[PROBLEM DETAILS] Arrange the lines of the data below as a Markdown table with two columns, "Row" and "Line," numbering each line in order and omitting blank lines.

[Data entries]
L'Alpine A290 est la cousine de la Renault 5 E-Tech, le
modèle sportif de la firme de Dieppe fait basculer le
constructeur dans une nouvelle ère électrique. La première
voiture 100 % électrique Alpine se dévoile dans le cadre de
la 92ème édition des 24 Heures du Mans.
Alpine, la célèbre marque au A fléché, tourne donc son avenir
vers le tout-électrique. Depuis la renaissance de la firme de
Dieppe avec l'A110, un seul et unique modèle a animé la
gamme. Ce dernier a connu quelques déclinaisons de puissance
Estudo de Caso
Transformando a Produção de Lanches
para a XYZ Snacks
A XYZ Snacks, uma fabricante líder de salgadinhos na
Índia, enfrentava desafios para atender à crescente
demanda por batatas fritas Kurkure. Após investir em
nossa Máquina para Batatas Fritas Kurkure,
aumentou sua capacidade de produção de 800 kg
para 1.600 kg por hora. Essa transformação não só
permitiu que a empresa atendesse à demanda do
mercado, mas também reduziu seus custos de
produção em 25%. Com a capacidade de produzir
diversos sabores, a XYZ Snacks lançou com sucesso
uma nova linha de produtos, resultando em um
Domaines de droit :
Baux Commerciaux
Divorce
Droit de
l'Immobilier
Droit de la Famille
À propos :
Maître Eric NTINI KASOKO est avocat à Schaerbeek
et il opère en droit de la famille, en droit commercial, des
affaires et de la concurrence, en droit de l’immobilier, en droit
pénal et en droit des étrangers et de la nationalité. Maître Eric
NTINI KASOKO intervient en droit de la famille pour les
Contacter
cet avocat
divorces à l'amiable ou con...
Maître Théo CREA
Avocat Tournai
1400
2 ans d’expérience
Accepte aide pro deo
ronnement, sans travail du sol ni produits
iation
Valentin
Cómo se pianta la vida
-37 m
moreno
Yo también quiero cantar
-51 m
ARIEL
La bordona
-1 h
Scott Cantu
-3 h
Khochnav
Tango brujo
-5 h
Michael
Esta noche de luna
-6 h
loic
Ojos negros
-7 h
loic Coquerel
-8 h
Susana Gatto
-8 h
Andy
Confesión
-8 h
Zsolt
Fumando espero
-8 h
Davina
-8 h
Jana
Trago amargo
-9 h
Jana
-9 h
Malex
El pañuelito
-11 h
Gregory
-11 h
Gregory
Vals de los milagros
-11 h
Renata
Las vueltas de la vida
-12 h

[RESPONSE]
| Row | Line |
|---|---|
| 1 | L'Alpine A290 est la cousine de la Renault 5 E-Tech, le |
| 2 | modèle sportif de la firme de Dieppe fait basculer le |
| 3 | constructeur dans une nouvelle ère électrique. La première |
| 4 | voiture 100 % électrique Alpine se dévoile dans le cadre de |
| 5 | la 92ème édition des 24 Heures du Mans. |
| 6 | Alpine, la célèbre marque au A fléché, tourne donc son avenir |
| 7 | vers le tout-électrique. Depuis la renaissance de la firme de |
| 8 | Dieppe avec l'A110, un seul et unique modèle a animé la |
| 9 | gamme. Ce dernier a connu quelques déclinaisons de puissance |
| 10 | Estudo de Caso |
| 11 | Transformando a Produção de Lanches |
| 12 | para a XYZ Snacks |
| 13 | A XYZ Snacks, uma fabricante líder de salgadinhos na |
| 14 | Índia, enfrentava desafios para atender à crescente |
| 15 | demanda por batatas fritas Kurkure. Após investir em |
| 16 | nossa Máquina para Batatas Fritas Kurkure, |
| 17 | aumentou sua capacidade de produção de 800 kg |
| 18 | para 1.600 kg por hora. Essa transformação não só |
| 19 | permitiu que a empresa atendesse à demanda do |
| 20 | mercado, mas também reduziu seus custos de |
| 21 | produção em 25%. Com a capacidade de produzir |
| 22 | diversos sabores, a XYZ Snacks lançou com sucesso |
| 23 | uma nova linha de produtos, resultando em um |
| 24 | Domaines de droit : |
| 25 | Baux Commerciaux |
| 26 | Divorce |
| 27 | Droit de |
| 28 | l'Immobilier |
| 29 | Droit de la Famille |
| 30 | À propos : |
| 31 | Maître Eric NTINI KASOKO est avocat à Schaerbeek |
| 32 | et il opère en droit de la famille, en droit commercial, des |
| 33 | affaires et de la concurrence, en droit de l’immobilier, en droit |
| 34 | pénal et en droit des étrangers et de la nationalité. Maître Eric |
| 35 | NTINI KASOKO intervient en droit de la famille pour les |
| 36 | Contacter |
| 37 | cet avocat |
| 38 | divorces à l'amiable ou con... |
| 39 | Maître Théo CREA |
| 40 | Avocat Tournai |
| 41 | 1400 |
| 42 | 2 ans d’expérience |
| 43 | Accepte aide pro deo |
| 44 | ronnement, sans travail du sol ni produits |
| 45 | iation |
| 46 | Valentin |
| 47 | Cómo se pianta la vida |
| 48 | -37 m |
| 49 | moreno |
| 50 | Yo también quiero cantar |
| 51 | -51 m |
| 52 | ARIEL |
| 53 | La bordona |
| 54 | -1 h |
| 55 | Scott Cantu |
| 56 | -3 h |
| 57 | Khochnav |
| 58 | Tango brujo |
| 59 | -5 h |
| 60 | Michael |
| 61 | Esta noche de luna |
| 62 | -6 h |
| 63 | loic |
| 64 | Ojos negros |
| 65 | -7 h |
| 66 | loic Coquerel |
| 67 | -8 h |
| 68 | Susana Gatto |
| 69 | -8 h |
| 70 | Andy |
| 71 | Confesión |
| 72 | -8 h |
| 73 | Zsolt |
| 74 | Fumando espero |
| 75 | -8 h |
| 76 | Davina |
| 77 | -8 h |
| 78 | Jana |
| 79 | Trago amargo |
| 80 | -9 h |
| 81 | Jana |
| 82 | -9 h |
| 83 | Malex |
| 84 | El pañuelito |
| 85 | -11 h |
| 86 | Gregory |
| 87 | -11 h |
| 88 | Gregory |
| 89 | Vals de los milagros |
| 90 | -11 h |
| 91 | Renata |
| 92 | Las vueltas de la vida |
| 93 | -12 h |